[Exercise instructions]
Everything in the data below should be restated word for word.
----- Source material
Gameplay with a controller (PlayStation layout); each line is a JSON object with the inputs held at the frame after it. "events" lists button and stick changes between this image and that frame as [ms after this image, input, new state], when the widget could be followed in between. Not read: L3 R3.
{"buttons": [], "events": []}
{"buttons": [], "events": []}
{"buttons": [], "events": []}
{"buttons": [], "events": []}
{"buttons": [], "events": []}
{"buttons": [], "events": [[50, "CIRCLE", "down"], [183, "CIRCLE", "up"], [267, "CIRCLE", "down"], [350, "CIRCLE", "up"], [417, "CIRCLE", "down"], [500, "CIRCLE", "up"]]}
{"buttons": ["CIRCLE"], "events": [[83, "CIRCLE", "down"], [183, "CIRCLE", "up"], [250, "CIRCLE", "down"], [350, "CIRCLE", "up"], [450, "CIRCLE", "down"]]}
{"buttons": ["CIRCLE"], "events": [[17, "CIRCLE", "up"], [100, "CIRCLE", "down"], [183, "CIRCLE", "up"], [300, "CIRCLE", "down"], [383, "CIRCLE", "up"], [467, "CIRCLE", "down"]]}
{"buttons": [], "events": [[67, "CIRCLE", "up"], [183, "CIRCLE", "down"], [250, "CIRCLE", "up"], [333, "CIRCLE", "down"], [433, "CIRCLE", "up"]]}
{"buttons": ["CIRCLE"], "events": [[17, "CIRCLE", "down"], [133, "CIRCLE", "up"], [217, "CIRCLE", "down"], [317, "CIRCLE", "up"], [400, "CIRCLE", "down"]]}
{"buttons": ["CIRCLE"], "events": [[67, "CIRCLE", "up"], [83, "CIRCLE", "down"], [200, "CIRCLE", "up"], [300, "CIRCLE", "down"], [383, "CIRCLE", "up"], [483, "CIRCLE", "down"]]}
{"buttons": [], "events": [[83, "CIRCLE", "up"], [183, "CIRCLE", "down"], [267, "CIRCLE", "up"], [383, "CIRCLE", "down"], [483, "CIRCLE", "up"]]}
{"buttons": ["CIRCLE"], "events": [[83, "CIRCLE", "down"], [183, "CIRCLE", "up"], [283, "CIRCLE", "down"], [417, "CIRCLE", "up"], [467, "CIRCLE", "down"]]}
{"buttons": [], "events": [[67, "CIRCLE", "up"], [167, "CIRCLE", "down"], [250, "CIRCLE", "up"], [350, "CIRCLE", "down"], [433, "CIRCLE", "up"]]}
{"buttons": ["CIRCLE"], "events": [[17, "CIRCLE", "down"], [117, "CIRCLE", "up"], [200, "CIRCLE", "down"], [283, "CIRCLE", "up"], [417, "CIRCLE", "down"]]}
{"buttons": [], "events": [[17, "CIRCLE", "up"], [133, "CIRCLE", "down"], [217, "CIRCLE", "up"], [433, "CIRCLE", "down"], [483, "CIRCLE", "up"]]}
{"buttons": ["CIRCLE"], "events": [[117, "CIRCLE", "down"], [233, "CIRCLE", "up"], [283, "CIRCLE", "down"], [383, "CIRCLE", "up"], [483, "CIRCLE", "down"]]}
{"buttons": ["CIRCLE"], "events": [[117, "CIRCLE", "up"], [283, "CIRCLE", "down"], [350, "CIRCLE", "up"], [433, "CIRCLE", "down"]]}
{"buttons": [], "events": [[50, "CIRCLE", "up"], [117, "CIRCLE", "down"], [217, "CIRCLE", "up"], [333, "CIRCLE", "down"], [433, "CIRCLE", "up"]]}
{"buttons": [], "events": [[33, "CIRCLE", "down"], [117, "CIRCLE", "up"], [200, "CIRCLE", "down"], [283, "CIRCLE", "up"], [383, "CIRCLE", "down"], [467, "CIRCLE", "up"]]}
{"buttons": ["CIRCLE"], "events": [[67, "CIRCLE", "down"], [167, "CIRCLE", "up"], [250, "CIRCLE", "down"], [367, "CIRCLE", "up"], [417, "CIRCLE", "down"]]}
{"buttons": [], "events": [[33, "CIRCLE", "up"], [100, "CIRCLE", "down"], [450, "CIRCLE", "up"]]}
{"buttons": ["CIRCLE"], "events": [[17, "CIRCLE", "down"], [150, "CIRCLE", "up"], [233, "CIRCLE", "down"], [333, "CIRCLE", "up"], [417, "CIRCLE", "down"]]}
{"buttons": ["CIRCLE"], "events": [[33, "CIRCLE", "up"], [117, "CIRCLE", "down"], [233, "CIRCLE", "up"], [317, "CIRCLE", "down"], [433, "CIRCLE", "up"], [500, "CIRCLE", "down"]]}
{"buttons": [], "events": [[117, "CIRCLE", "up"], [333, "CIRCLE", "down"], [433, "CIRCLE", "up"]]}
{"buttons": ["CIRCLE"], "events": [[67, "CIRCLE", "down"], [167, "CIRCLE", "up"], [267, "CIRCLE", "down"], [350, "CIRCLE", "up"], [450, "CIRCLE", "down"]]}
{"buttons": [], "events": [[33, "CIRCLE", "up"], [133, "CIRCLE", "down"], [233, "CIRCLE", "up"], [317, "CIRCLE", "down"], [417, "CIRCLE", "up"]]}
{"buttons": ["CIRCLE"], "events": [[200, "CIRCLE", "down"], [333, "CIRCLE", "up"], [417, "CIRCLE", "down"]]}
----------
[Output of the task]
Gameplay with a controller (PlayStation layout); each line is a JSON object with the inputs held at the frame after it. "events" lists button and stick changes between this image and that frame as [ms after this image, input, new state], when the widget could be followed in between. Not read: L3 R3.
{"buttons": [], "events": []}
{"buttons": [], "events": []}
{"buttons": [], "events": []}
{"buttons": [], "events": []}
{"buttons": [], "events": []}
{"buttons": [], "events": [[50, "CIRCLE", "down"], [183, "CIRCLE", "up"], [267, "CIRCLE", "down"], [350, "CIRCLE", "up"], [417, "CIRCLE", "down"], [500, "CIRCLE", "up"]]}
{"buttons": ["CIRCLE"], "events": [[83, "CIRCLE", "down"], [183, "CIRCLE", "up"], [250, "CIRCLE", "down"], [350, "CIRCLE", "up"], [450, "CIRCLE", "down"]]}
{"buttons": ["CIRCLE"], "events": [[17, "CIRCLE", "up"], [100, "CIRCLE", "down"], [183, "CIRCLE", "up"], [300, "CIRCLE", "down"], [383, "CIRCLE", "up"], [467, "CIRCLE", "down"]]}
{"buttons": [], "events": [[67, "CIRCLE", "up"], [183, "CIRCLE", "down"], [250, "CIRCLE", "up"], [333, "CIRCLE", "down"], [433, "CIRCLE", "up"]]}
{"buttons": ["CIRCLE"], "events": [[17, "CIRCLE", "down"], [133, "CIRCLE", "up"], [217, "CIRCLE", "down"], [317, "CIRCLE", "up"], [400, "CIRCLE", "down"]]}
{"buttons": ["CIRCLE"], "events": [[67, "CIRCLE", "up"], [83, "CIRCLE", "down"], [200, "CIRCLE", "up"], [300, "CIRCLE", "down"], [383, "CIRCLE", "up"], [483, "CIRCLE", "down"]]}
{"buttons": [], "events": [[83, "CIRCLE", "up"], [183, "CIRCLE", "down"], [267, "CIRCLE", "up"], [383, "CIRCLE", "down"], [483, "CIRCLE", "up"]]}
{"buttons": ["CIRCLE"], "events": [[83, "CIRCLE", "down"], [183, "CIRCLE", "up"], [283, "CIRCLE", "down"], [417, "CIRCLE", "up"], [467, "CIRCLE", "down"]]}
{"buttons": [], "events": [[67, "CIRCLE", "up"], [167, "CIRCLE", "down"], [250, "CIRCLE", "up"], [350, "CIRCLE", "down"], [433, "CIRCLE", "up"]]}
{"buttons": ["CIRCLE"], "events": [[17, "CIRCLE", "down"], [117, "CIRCLE", "up"], [200, "CIRCLE", "down"], [283, "CIRCLE", "up"], [417, "CIRCLE", "down"]]}
{"buttons": [], "events": [[17, "CIRCLE", "up"], [133, "CIRCLE", "down"], [217, "CIRCLE", "up"], [433, "CIRCLE", "down"], [483, "CIRCLE", "up"]]}
{"buttons": ["CIRCLE"], "events": [[117, "CIRCLE", "down"], [233, "CIRCLE", "up"], [283, "CIRCLE", "down"], [383, "CIRCLE", "up"], [483, "CIRCLE", "down"]]}
{"buttons": ["CIRCLE"], "events": [[117, "CIRCLE", "up"], [283, "CIRCLE", "down"], [350, "CIRCLE", "up"], [433, "CIRCLE", "down"]]}
{"buttons": [], "events": [[50, "CIRCLE", "up"], [117, "CIRCLE", "down"], [217, "CIRCLE", "up"], [333, "CIRCLE", "down"], [433, "CIRCLE", "up"]]}
{"buttons": [], "events": [[33, "CIRCLE", "down"], [117, "CIRCLE", "up"], [200, "CIRCLE", "down"], [283, "CIRCLE", "up"], [383, "CIRCLE", "down"], [467, "CIRCLE", "up"]]}
{"buttons": ["CIRCLE"], "events": [[67, "CIRCLE", "down"], [167, "CIRCLE", "up"], [250, "CIRCLE", "down"], [367, "CIRCLE", "up"], [417, "CIRCLE", "down"]]}
{"buttons": [], "events": [[33, "CIRCLE", "up"], [100, "CIRCLE", "down"], [450, "CIRCLE", "up"]]}
{"buttons": ["CIRCLE"], "events": [[17, "CIRCLE", "down"], [150, "CIRCLE", "up"], [233, "CIRCLE", "down"], [333, "CIRCLE", "up"], [417, "CIRCLE", "down"]]}
{"buttons": ["CIRCLE"], "events": [[33, "CIRCLE", "up"], [117, "CIRCLE", "down"], [233, "CIRCLE", "up"], [317, "CIRCLE", "down"], [433, "CIRCLE", "up"], [500, "CIRCLE", "down"]]}
{"buttons": [], "events": [[117, "CIRCLE", "up"], [333, "CIRCLE", "down"], [433, "CIRCLE", "up"]]}
{"buttons": ["CIRCLE"], "events": [[67, "CIRCLE", "down"], [167, "CIRCLE", "up"], [267, "CIRCLE", "down"], [350, "CIRCLE", "up"], [450, "CIRCLE", "down"]]}
{"buttons": [], "events": [[33, "CIRCLE", "up"], [133, "CIRCLE", "down"], [233, "CIRCLE", "up"], [317, "CIRCLE", "down"], [417, "CIRCLE", "up"]]}
{"buttons": ["CIRCLE"], "events": [[200, "CIRCLE", "down"], [333, "CIRCLE", "up"], [417, "CIRCLE", "down"]]}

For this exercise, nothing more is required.